Curtin University is an Australian public research university based in Bentley and Perth, Western Australia. It is named after John Curtin, Prime Minister of Australia from 1941 to 1945, and is the largest university in Western Australia, with 56,662 students in 2017.
It is the only Western Australian university to produce a PhD recipient of the AINSE gold medal, which is the highest recognition for PhD-level research excellence in Australia and New Zealand.
Curtin has become active in research and partnerships overseas, particularly in mainland China, and has received funding from major Chinese companies such as Tencent. It is involved in a number of business, management, and research projects, particularly in supercomputing, where the university participates in a tri-continental array with nodes in Perth, Beijing, and Edinburgh
We talk to Paul Nicholls from the Research Office about their work in technology and innovation.
INCITE: Tell us what you & your team do at Curtin University (or how Curtin University practices innovation)
Paul: The Research Partnerships Team within the Research Office work between industry, government and Curtin researchers to help deliver shared value across these communities. They enable creation of value by listening to external demand and linking this to Curtin’s research capabilities using a range of collaborative mechanisms including leveraging grant schemes, joint ventures and bilateral contracting.
INCITE: What has been one of the best ICT / Tech Project / milestones Curtin University have seen, been involved in or managed?
Paul: The Square Kilometre Array (SKA) will be the biggest radio telescope ever built, with a collecting area two orders of magnitude larger than the current technology. Not only will the sensitivity of the SKA revolutionise discoveries made with radio astronomy, its huge span of antenna also ensures an angular resolution that will be able to detect faint emissions from galaxies much farther away than current technology allows.
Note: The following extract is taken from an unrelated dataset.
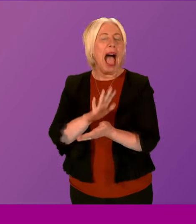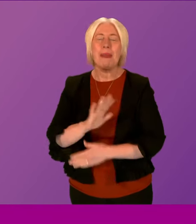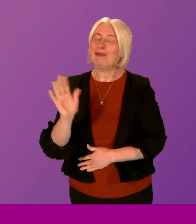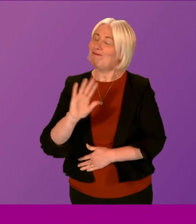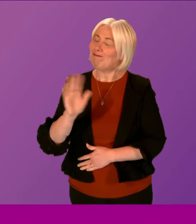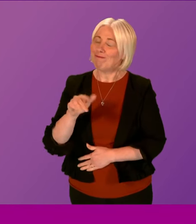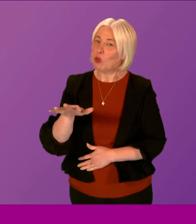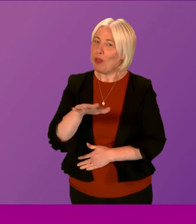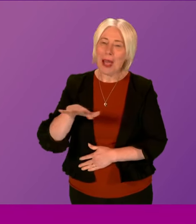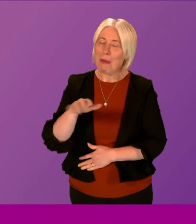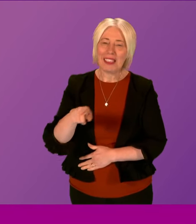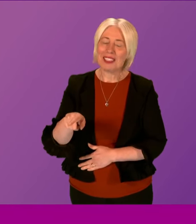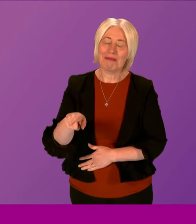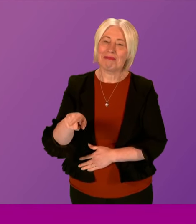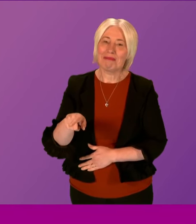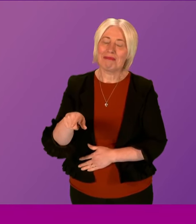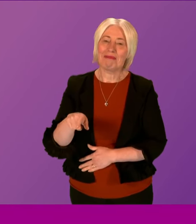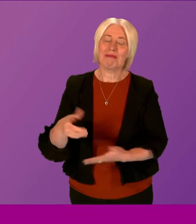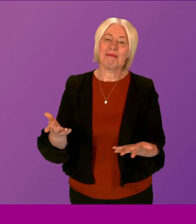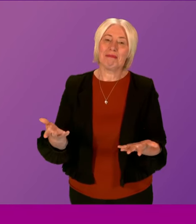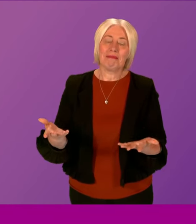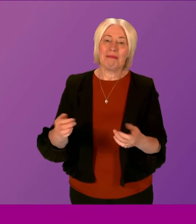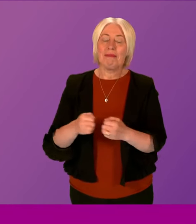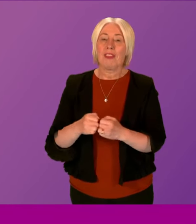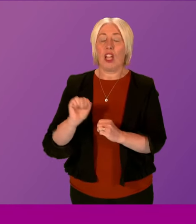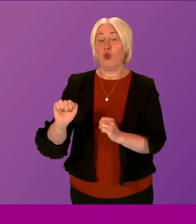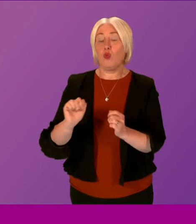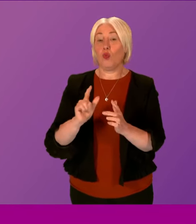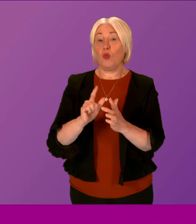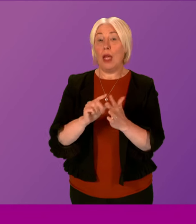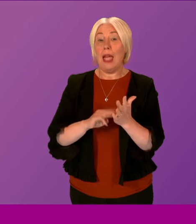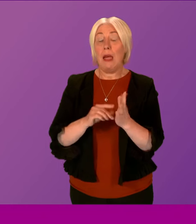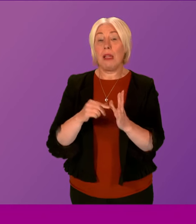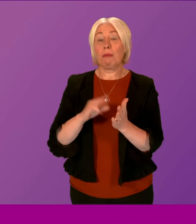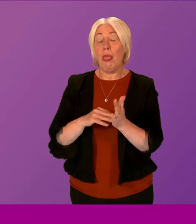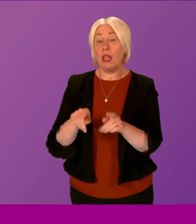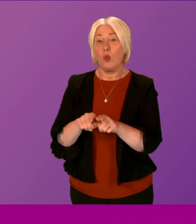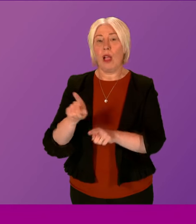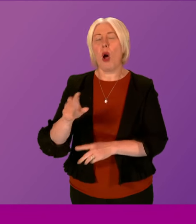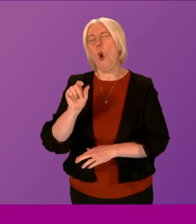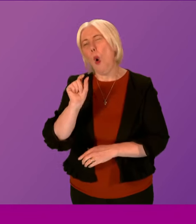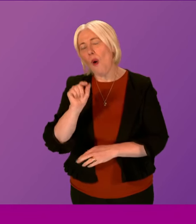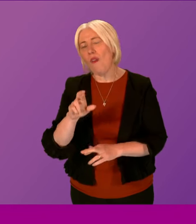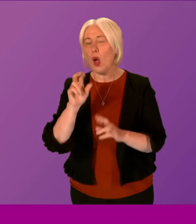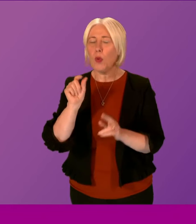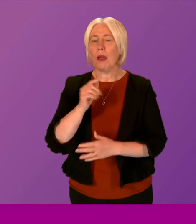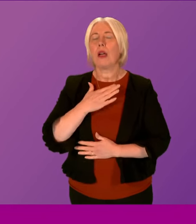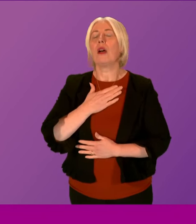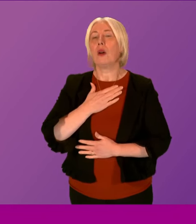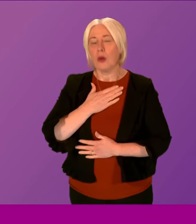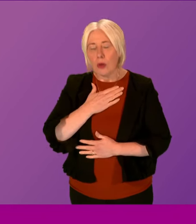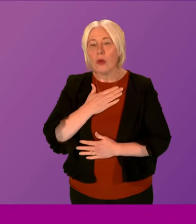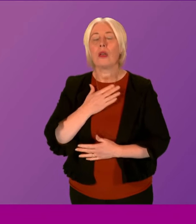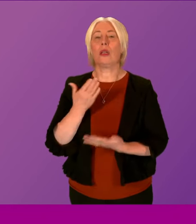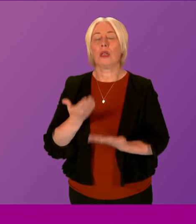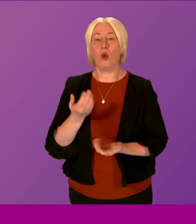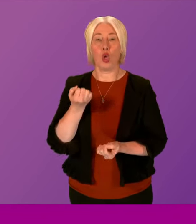family, and to Margaret in particular. But I hope it does give a small, tiny crumb of comfort that justice to some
This project pushes the capabilities of ICT infrastructure in terms of data collection, transmission, storage, distribution and analysis. Curtin leads a key SKA precursor called the Murchison Widefield Array.
INCITE: Why does Curtin University support the INCITE Awards?
Paul: Curtin University is a strong supporter and driver of innovation in WA. We believe it is critical to recognise and reward those students and employees who strive to innovate and make tomorrow better! The Incite awards provide a perfect platform for this through the Incite awards.